*Dataset excerpts:*
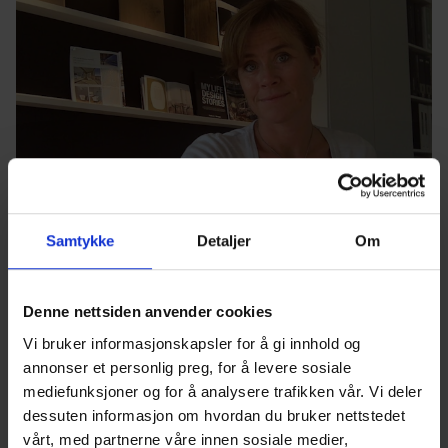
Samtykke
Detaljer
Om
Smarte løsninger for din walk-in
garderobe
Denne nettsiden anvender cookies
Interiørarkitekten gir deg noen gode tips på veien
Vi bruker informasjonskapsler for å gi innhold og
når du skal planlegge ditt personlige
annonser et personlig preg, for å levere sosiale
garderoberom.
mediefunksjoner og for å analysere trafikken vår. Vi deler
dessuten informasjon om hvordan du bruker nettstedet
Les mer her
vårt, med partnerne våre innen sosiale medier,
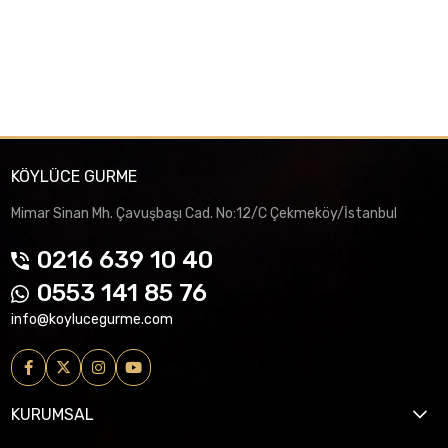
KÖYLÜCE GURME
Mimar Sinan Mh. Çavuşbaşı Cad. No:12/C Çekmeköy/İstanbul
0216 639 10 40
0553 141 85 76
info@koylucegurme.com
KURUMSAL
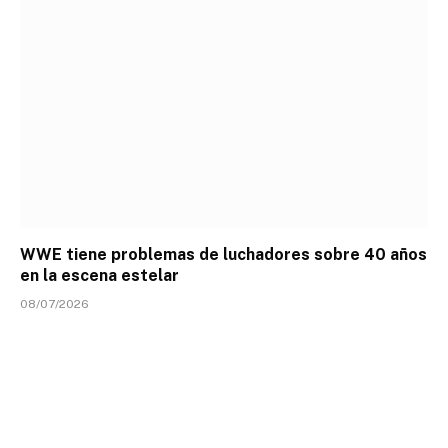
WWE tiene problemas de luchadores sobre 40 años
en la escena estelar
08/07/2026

*Activity:*
Go through the listing above and retype it exactly, skipping every picture.

*Result:*
Samtykke
Detaljer
Om
Smarte løsninger for din walk-in
garderobe
Denne nettsiden anvender cookies
Interiørarkitekten gir deg noen gode tips på veien
Vi bruker informasjonskapsler for å gi innhold og
når du skal planlegge ditt personlige
annonser et personlig preg, for å levere sosiale
garderoberom.
mediefunksjoner og for å analysere trafikken vår. Vi deler
dessuten informasjon om hvordan du bruker nettstedet
Les mer her
vårt, med partnerne våre innen sosiale medier,
KÖYLÜCE GURME
Mimar Sinan Mh. Çavuşbaşı Cad. No:12/C Çekmeköy/İstanbul
0216 639 10 40
0553 141 85 76
info@koylucegurme.com
KURUMSAL
WWE tiene problemas de luchadores sobre 40 años
en la escena estelar
08/07/2026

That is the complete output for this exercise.